Gov. Nikki Haley blamed Senate Democrats, and her spokesman pointed to Democratic Sen. Robert Ford's recent resignation over ethics charges as an example of why we need ethics reform, seeming to forget Haley's role in all this and complaints about how charges against her were handled by the House Ethics Committee last year.
That just got Democrats' dander up, particularly when senators could say the Ford investigation showed they could provide adequate oversight of their fellow senators.
And it should be noted that seven conservative Republican senators, including Sen. Tom Davis of Beaufort, joined 13 Democrats in voting last week against giving the ethics bill the priority on the Senate's schedule it needed to become law this year. The GOP senators changed their votes the next day. After that, a bill to nullify Obamacare in South Carolina got the scheduling priority they wanted.
But nothing came of the manuevering. The Senate adjourned the regular legislative session Thursday before taking the votes needed to keep either of the bills moving this year.
Because this is the first year of a two-year session, lawmakers will pick up where they left off in January. But they shouldn't start with the ethics bill that failed to cross the finish line this session. They should go back to the report from the S.C. Commission on Ethics Reform, led by former state attorneys general Henry McMaster and Travis Medlock. Among the commission's recommendations:
The commission also recommends stiffer penalties for criminal violations of the law.
Some aspects of the commission's recommendations did end up in the House and Senate versions of reform, including expanded income reporting and closing campaign reporting loopholes. But the key recommendation of truly independent oversight was omitted.
The House bill created a 16-member joint legislative committee, made up of four House members, four senators and eight members of the public, chosen by lawmakers. Public participation is a step in the right direction, but as one critic noted, lay people tend to follow the lead of lawmakers on committees like this, and that's not what we need.
Senators wanted to make the Ethics Commission an eight-member panel appointed by the governor and lawmakers that would investigate complaints against lawmakers and determine whether there was probable cause a violation had occurred. Lawmakers would determine any punishment.

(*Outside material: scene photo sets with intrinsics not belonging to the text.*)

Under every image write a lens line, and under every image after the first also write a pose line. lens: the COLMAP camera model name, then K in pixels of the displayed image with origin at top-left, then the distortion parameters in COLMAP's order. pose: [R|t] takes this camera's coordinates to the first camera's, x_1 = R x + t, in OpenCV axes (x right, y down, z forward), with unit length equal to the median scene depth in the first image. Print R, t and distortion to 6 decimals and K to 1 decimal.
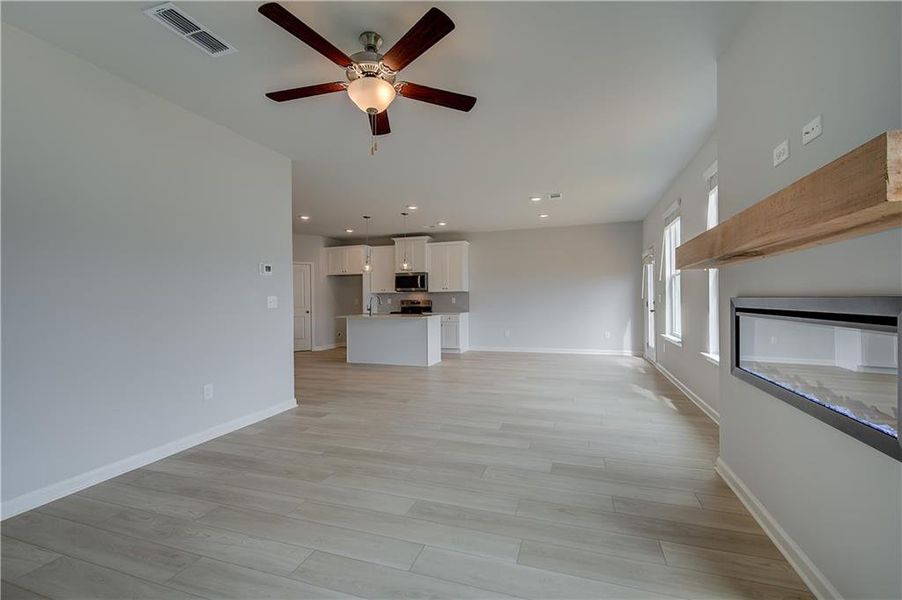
lens RADIAL K [[358.8, 0, 401.1], [0, 358.8, 302.4], [0, 0, 1]] dist [0.001090, 0.000042]
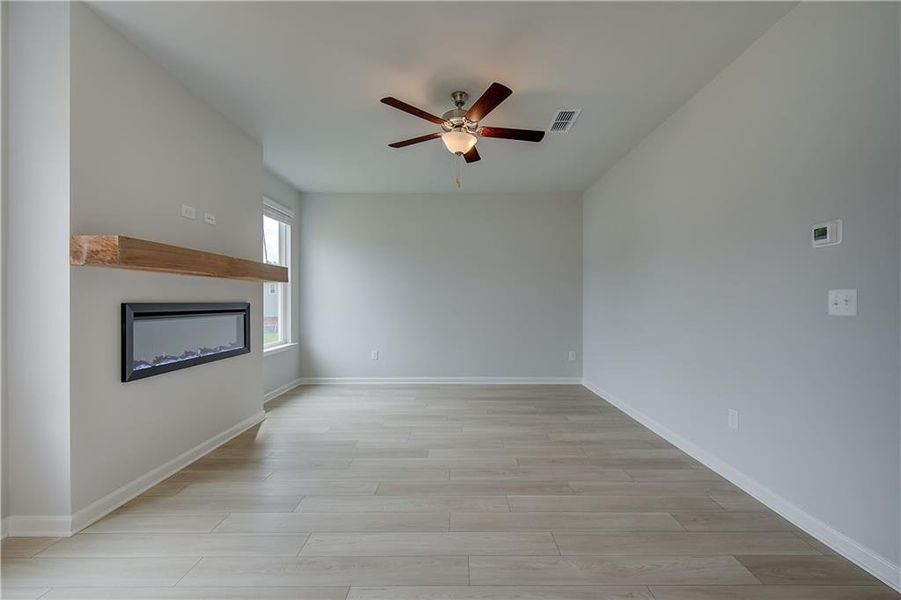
lens RADIAL K [[374.1, 0, 456.7], [0, 374.1, 299.9], [0, 0, 1]] dist [-0.000045, -0.000241]
pose [[-0.897437, 0.017839, -0.440782, 0.158733], [0.020577, 0.999787, -0.001432, -0.007917], [0.440662, -0.010355, -0.897613, 0.669504]]
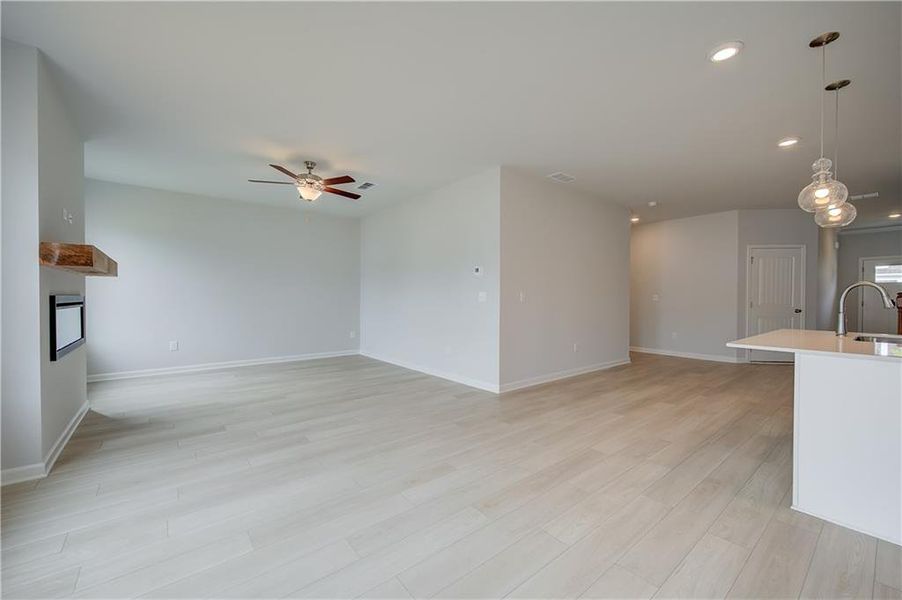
lens RADIAL K [[363.2, 0, 454.9], [0, 363.2, 301.0], [0, 0, 1]] dist [0.000893, 0.000061]
pose [[-0.414867, 0.028339, -0.909441, 0.433590], [0.009241, 0.999595, 0.026932, -0.011909], [0.909835, 0.002769, -0.414960, 0.785702]]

Lawmakers say independent oversight of their activities would require changing the state constitution. They cite a clause that states each chamber is responsible for disciplining its members. They should ask voters on the 2014 ballot whether they want to change the constitution to allow truly independent oversight.
Still ahead of us is a state Supreme Court decision in a lawsuit alleging Haley violated the current ethics law and the results of separate criminal investigations into the use of campaign funds by House Speaker Bobby Harrell and Ford.
This issue isn't going anywhere, and lawmakers and the governor should do all they can to restore public confidence in the process.